▸ INPUT MATERIAL
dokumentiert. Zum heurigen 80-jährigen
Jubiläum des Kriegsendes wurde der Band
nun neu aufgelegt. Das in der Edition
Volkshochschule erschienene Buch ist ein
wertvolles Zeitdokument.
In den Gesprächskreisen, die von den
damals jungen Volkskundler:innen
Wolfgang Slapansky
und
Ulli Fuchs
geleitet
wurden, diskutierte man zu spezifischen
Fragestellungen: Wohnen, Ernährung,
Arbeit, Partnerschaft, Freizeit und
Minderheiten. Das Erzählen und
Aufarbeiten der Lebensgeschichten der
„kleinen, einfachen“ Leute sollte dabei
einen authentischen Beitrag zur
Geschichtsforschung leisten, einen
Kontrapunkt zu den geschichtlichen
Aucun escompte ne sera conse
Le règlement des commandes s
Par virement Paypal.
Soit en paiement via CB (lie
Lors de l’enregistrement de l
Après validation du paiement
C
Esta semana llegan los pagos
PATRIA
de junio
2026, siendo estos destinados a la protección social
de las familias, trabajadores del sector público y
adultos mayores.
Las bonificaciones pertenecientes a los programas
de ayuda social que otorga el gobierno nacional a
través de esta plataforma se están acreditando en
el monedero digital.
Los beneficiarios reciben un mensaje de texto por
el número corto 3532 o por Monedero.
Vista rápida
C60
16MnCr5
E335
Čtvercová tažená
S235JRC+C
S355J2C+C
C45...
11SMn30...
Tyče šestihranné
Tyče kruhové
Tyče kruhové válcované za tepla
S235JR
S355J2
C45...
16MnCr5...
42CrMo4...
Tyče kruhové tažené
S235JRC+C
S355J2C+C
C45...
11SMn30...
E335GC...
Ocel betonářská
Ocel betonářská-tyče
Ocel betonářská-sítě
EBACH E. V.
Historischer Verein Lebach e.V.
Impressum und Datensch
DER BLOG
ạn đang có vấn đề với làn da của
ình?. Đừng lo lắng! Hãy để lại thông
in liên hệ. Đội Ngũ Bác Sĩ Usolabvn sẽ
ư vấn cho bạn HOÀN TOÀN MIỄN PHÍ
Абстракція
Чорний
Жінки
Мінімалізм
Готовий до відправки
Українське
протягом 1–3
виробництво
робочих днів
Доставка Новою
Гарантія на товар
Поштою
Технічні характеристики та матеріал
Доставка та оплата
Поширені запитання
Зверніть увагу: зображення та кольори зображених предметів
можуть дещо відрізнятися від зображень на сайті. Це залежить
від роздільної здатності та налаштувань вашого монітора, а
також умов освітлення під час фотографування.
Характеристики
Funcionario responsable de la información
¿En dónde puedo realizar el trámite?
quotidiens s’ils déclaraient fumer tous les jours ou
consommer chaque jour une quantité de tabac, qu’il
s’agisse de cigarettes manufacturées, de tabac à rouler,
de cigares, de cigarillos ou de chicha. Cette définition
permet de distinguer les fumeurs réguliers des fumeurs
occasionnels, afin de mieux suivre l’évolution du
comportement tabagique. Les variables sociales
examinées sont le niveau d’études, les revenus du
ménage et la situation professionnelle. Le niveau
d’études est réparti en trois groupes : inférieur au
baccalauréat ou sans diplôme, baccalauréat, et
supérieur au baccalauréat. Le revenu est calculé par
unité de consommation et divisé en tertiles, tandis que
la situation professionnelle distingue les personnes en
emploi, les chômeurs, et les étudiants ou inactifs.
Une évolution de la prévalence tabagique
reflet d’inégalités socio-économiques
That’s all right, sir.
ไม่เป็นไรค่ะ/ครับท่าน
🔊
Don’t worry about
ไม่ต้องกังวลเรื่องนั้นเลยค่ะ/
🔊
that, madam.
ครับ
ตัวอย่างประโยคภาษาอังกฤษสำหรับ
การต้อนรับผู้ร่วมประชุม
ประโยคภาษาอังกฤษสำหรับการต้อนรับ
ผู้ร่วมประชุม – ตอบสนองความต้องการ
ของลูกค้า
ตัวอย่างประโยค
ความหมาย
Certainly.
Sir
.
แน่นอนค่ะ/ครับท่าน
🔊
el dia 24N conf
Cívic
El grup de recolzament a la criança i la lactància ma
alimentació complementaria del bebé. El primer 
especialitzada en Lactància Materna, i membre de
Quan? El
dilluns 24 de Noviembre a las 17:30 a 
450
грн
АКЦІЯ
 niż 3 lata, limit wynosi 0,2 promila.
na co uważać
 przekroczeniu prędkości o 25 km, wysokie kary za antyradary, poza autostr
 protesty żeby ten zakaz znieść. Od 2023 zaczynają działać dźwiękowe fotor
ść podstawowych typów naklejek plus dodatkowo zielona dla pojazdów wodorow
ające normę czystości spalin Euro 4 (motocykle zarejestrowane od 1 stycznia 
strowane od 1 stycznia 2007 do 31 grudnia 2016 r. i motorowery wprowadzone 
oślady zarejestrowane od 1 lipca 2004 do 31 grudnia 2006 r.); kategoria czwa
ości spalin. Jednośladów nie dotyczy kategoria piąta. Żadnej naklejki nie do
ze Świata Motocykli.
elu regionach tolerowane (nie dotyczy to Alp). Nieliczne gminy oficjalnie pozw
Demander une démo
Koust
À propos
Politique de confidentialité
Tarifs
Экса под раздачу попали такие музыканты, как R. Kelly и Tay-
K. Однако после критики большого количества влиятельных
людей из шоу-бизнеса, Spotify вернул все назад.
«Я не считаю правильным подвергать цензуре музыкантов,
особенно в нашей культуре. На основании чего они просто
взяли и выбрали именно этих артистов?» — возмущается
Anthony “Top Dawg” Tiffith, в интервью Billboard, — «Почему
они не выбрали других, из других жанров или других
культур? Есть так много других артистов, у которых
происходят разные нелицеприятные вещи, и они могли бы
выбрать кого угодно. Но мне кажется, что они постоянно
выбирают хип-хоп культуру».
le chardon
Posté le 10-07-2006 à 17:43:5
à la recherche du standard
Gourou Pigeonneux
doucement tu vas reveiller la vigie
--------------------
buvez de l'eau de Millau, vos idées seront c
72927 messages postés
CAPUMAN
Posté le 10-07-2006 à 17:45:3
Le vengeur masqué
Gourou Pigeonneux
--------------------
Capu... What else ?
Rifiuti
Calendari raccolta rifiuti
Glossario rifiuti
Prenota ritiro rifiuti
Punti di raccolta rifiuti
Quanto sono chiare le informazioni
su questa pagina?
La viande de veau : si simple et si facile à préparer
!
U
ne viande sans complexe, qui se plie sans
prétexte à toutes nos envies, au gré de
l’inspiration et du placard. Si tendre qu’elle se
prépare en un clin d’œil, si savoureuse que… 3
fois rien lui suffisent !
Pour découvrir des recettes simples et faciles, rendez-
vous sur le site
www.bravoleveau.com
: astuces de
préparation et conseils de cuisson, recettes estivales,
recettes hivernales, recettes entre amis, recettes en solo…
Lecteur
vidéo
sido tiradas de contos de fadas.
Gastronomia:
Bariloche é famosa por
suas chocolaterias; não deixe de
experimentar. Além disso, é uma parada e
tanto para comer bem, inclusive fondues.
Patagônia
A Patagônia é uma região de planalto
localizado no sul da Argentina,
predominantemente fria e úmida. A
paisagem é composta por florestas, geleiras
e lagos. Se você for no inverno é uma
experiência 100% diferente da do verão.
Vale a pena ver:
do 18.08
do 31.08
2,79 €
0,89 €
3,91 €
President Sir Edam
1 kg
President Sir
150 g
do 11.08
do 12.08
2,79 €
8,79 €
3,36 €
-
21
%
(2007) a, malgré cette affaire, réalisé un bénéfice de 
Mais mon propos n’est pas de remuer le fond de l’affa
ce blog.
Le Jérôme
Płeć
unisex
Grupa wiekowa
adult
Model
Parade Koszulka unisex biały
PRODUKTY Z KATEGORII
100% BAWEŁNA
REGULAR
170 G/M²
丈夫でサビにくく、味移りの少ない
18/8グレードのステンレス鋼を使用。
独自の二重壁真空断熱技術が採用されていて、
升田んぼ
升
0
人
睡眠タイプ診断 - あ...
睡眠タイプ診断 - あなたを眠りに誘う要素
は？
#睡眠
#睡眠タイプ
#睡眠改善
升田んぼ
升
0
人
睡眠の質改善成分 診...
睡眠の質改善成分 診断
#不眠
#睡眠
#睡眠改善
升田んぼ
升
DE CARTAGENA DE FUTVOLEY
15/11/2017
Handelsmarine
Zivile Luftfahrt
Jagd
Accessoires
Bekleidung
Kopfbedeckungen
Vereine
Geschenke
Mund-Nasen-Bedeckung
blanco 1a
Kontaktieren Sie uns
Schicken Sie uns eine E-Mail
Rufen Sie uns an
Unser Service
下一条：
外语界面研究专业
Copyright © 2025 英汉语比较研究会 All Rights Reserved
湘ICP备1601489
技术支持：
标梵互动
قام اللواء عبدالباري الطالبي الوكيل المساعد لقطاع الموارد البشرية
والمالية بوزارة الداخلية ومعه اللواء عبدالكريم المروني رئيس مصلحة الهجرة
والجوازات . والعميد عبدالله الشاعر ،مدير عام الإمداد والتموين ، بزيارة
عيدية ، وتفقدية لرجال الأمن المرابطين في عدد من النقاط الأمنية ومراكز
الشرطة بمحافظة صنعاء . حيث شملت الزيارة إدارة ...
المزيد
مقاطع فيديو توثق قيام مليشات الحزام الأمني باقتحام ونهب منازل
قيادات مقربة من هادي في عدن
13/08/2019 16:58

▸ EXERCISE
In the material above, the line with "湘ICP备1601489" marks the start. Print it and every line after it through the last, exactly.

▸ EXPECTED ANSWER
湘ICP备1601489
技术支持：
标梵互动
قام اللواء عبدالباري الطالبي الوكيل المساعد لقطاع الموارد البشرية
والمالية بوزارة الداخلية ومعه اللواء عبدالكريم المروني رئيس مصلحة الهجرة
والجوازات . والعميد عبدالله الشاعر ،مدير عام الإمداد والتموين ، بزيارة
عيدية ، وتفقدية لرجال الأمن المرابطين في عدد من النقاط الأمنية ومراكز
الشرطة بمحافظة صنعاء . حيث شملت الزيارة إدارة ...
المزيد
مقاطع فيديو توثق قيام مليشات الحزام الأمني باقتحام ونهب منازل
قيادات مقربة من هادي في عدن
13/08/2019 16:58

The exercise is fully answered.